- **SOURCE MATERIAL**
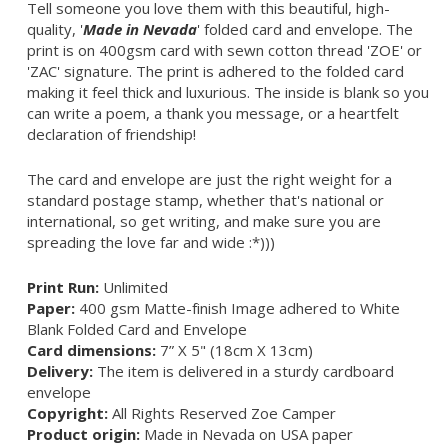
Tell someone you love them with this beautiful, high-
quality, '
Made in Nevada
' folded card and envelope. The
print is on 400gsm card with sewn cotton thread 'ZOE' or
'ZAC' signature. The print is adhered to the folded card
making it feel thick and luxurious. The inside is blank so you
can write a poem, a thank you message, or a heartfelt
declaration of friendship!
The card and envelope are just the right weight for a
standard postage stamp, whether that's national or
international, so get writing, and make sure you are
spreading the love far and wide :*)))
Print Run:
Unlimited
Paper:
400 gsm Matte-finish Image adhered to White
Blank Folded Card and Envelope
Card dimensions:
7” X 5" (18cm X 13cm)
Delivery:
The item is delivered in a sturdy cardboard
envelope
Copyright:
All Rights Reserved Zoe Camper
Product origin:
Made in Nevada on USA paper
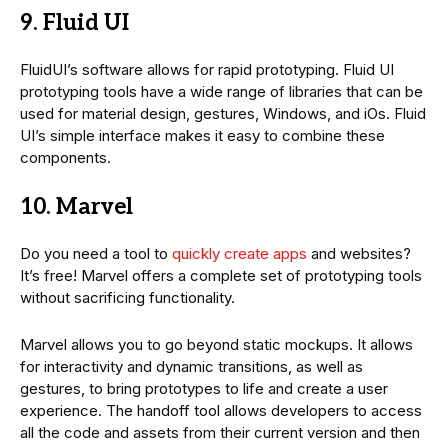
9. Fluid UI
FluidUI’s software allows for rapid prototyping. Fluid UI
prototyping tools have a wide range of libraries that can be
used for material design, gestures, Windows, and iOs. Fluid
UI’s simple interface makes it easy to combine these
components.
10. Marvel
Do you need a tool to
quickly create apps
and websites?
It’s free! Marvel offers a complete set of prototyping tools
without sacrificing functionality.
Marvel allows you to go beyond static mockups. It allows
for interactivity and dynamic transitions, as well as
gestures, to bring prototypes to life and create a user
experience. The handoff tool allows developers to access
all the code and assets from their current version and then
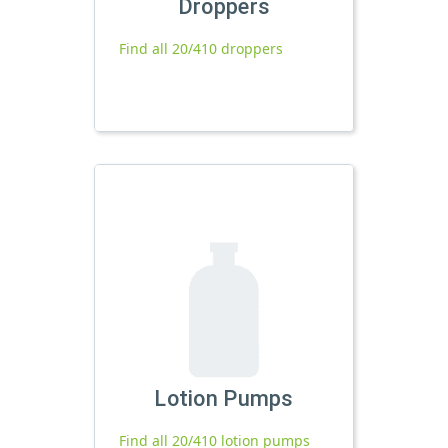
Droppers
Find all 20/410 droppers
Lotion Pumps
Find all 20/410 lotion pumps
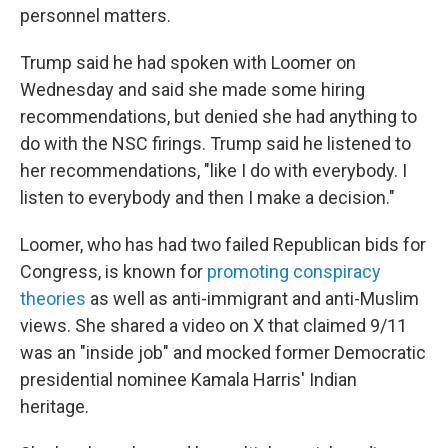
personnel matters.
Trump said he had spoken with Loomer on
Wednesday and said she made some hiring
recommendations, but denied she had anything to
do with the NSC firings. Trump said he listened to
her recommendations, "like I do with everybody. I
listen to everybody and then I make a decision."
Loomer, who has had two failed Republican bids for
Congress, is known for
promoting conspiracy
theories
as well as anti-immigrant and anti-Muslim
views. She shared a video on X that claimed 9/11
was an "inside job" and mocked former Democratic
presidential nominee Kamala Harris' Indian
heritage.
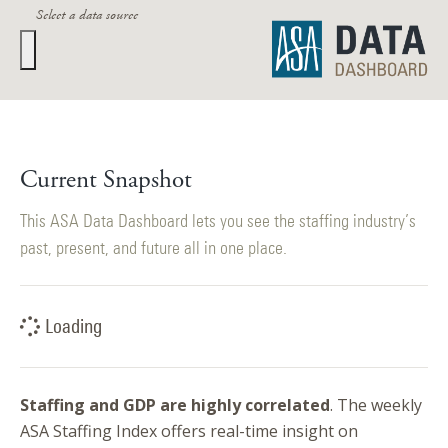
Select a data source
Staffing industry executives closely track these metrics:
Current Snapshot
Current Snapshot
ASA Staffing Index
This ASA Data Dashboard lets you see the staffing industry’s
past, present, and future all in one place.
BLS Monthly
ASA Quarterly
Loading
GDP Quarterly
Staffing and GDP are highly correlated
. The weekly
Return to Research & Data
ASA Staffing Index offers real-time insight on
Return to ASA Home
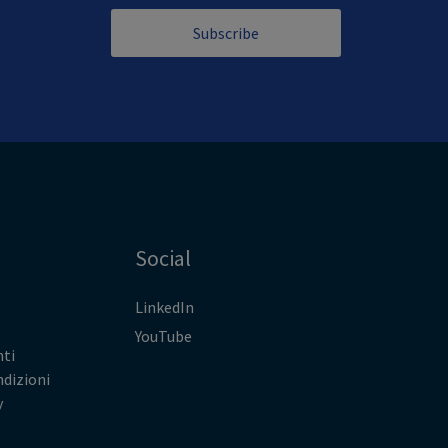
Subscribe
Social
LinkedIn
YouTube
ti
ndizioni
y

- **THE PROBLEM**
A precise repetition of every entry, free of pictures, is the expected answer.

- **REPLY**
Tell someone you love them with this beautiful, high-
quality, '
Made in Nevada
' folded card and envelope. The
print is on 400gsm card with sewn cotton thread 'ZOE' or
'ZAC' signature. The print is adhered to the folded card
making it feel thick and luxurious. The inside is blank so you
can write a poem, a thank you message, or a heartfelt
declaration of friendship!
The card and envelope are just the right weight for a
standard postage stamp, whether that's national or
international, so get writing, and make sure you are
spreading the love far and wide :*)))
Print Run:
Unlimited
Paper:
400 gsm Matte-finish Image adhered to White
Blank Folded Card and Envelope
Card dimensions:
7” X 5" (18cm X 13cm)
Delivery:
The item is delivered in a sturdy cardboard
envelope
Copyright:
All Rights Reserved Zoe Camper
Product origin:
Made in Nevada on USA paper
9. Fluid UI
FluidUI’s software allows for rapid prototyping. Fluid UI
prototyping tools have a wide range of libraries that can be
used for material design, gestures, Windows, and iOs. Fluid
UI’s simple interface makes it easy to combine these
components.
10. Marvel
Do you need a tool to
quickly create apps
and websites?
It’s free! Marvel offers a complete set of prototyping tools
without sacrificing functionality.
Marvel allows you to go beyond static mockups. It allows
for interactivity and dynamic transitions, as well as
gestures, to bring prototypes to life and create a user
experience. The handoff tool allows developers to access
all the code and assets from their current version and then
Droppers
Find all 20/410 droppers
Lotion Pumps
Find all 20/410 lotion pumps
personnel matters.
Trump said he had spoken with Loomer on
Wednesday and said she made some hiring
recommendations, but denied she had anything to
do with the NSC firings. Trump said he listened to
her recommendations, "like I do with everybody. I
listen to everybody and then I make a decision."
Loomer, who has had two failed Republican bids for
Congress, is known for
promoting conspiracy
theories
as well as anti-immigrant and anti-Muslim
views. She shared a video on X that claimed 9/11
was an "inside job" and mocked former Democratic
presidential nominee Kamala Harris' Indian
heritage.
Select a data source
Staffing industry executives closely track these metrics:
Current Snapshot
Current Snapshot
ASA Staffing Index
This ASA Data Dashboard lets you see the staffing industry’s
past, present, and future all in one place.
BLS Monthly
ASA Quarterly
Loading
GDP Quarterly
Staffing and GDP are highly correlated
. The weekly
Return to Research & Data
ASA Staffing Index offers real-time insight on
Return to ASA Home
Subscribe
Social
LinkedIn
YouTube
ti
ndizioni
y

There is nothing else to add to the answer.